Se ciò avverrà in senso favorevole all’uomo o meno non è dato saperlo. Certo è, tuttavia, che ultimamente alcuni virologi italiani, sulla base di dati empirici, abbiano ipotizzato che l’infezione stia diventando, mano a mano, più mite per assicurarsi la sopravvivenza.

Ne ha parlato, fra gli altri, il prof. Massimo Clementi, direttore del Laboratorio di Microbiologia e Virologia all’Ospedale San Raffaele di Milano e professore all’Università Vita-Salute San Raffaele. Le cose, nelle ultime settimane, «sono nettamente cambiate – ha spiegato al Corriere della Sera – e, come vediamo, le terapie intensive si stanno man mano liberando».

Un virus nuovo, ha aggiunto, «è sempre molto aggressivo nelle prime fasi, poi impara a convivere con la sua “vittima”. Si tratta di un atteggiamento opportunistico, che gli consente di sopravvivere. Se un virus uccide l’ospite non ha, a sua volta, possibilità di replicarsi».

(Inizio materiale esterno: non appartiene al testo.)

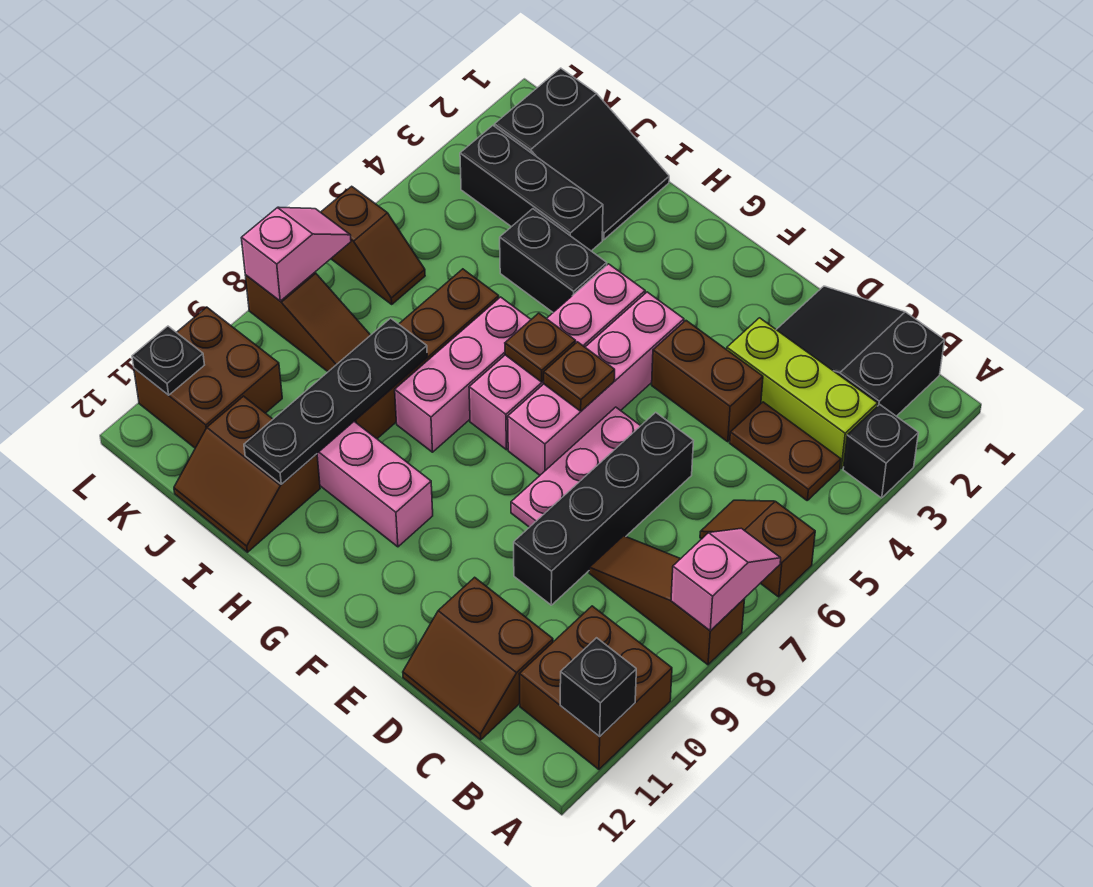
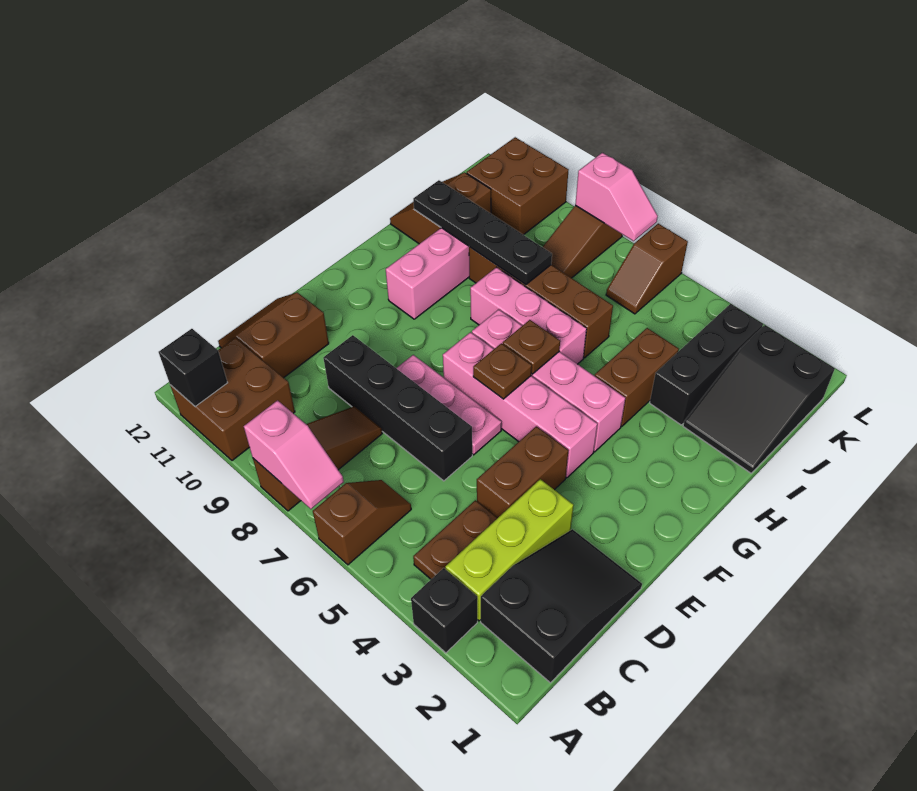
black 1x2 brick [500,209,607,312] -> brown 1x2 brick [595,328,679,427]
black 1x1 plate [132,326,204,395] -> none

Gli ha fatto eco il prof Massimo Ciccozzi, responsabile dell’Unità di statistica medica ed epidemiologia molecolare dell’Università Campus Bio-Medico di Roma, durante un’audizione alla Commissione igiene e sanità del Senato.

«Il virus sta perdendo potenza e sta continuando a mutare – ha detto -. Ma sta facendo mutazioni che a lui non sono più utili». Di conseguenza starebbe perdendo «contagiosità e, probabilmente, letalità».

Di progressivo adattamento all’uomo ha parlato anche un recente studio della London School of Hygiene and Tropical Medicine. In questo caso, però, le previsioni sono meno ottimistiche. I ricercatori britannici hanno analizzato oltre 5mila genomi di Sars-Cov-2 provenienti da tutto il mondo, rilevando diverse mutazioni che potrebbero essere la prova di questo adattamento.

Almeno due, in particolare, riguardano la proteina spike, che consente al virus di agganciarsi alle cellule per invaderle e replicarsi. Per quanto rare queste mutazioni, nella valutazione degli esperti, devono essere tenute sotto controllo.

Secondo Martin Hibberd, docente di malattie infettive e coautore dello studio, l’emersione di tale processo evolutivo richiede l’attivazione di una più stringente sorveglianza globale della malattia perché potrebbe incidere anche sulla corsa al vaccino.

Se la mutazione fosse troppo rapida – come avviene ad esempio con l’influenza – esiste, infatti, il rischio che l’eventuale profilassi debba a sua volta essere adattata per non risultare inefficacie. Un altro studio, questa volta della Sheffield University e del Los Alamos National Laboratory del New Mexico (Usa), sostiene che la mutazione della proteina potrebbe agevolare la diffusione del Covid19.

«Non credo che alle persone, giustamente preoccupate per la pandemia, interessi sapere come si stia evolvendo il patogeno. In ogni caso non è un buon virus – ha commentato al Guardian Nick Loman dell’università di Birmingham – stiamo cercando di capire se una di queste mutazioni possa cambiare il suo comportamento ma, al momento, non abbiamo prove».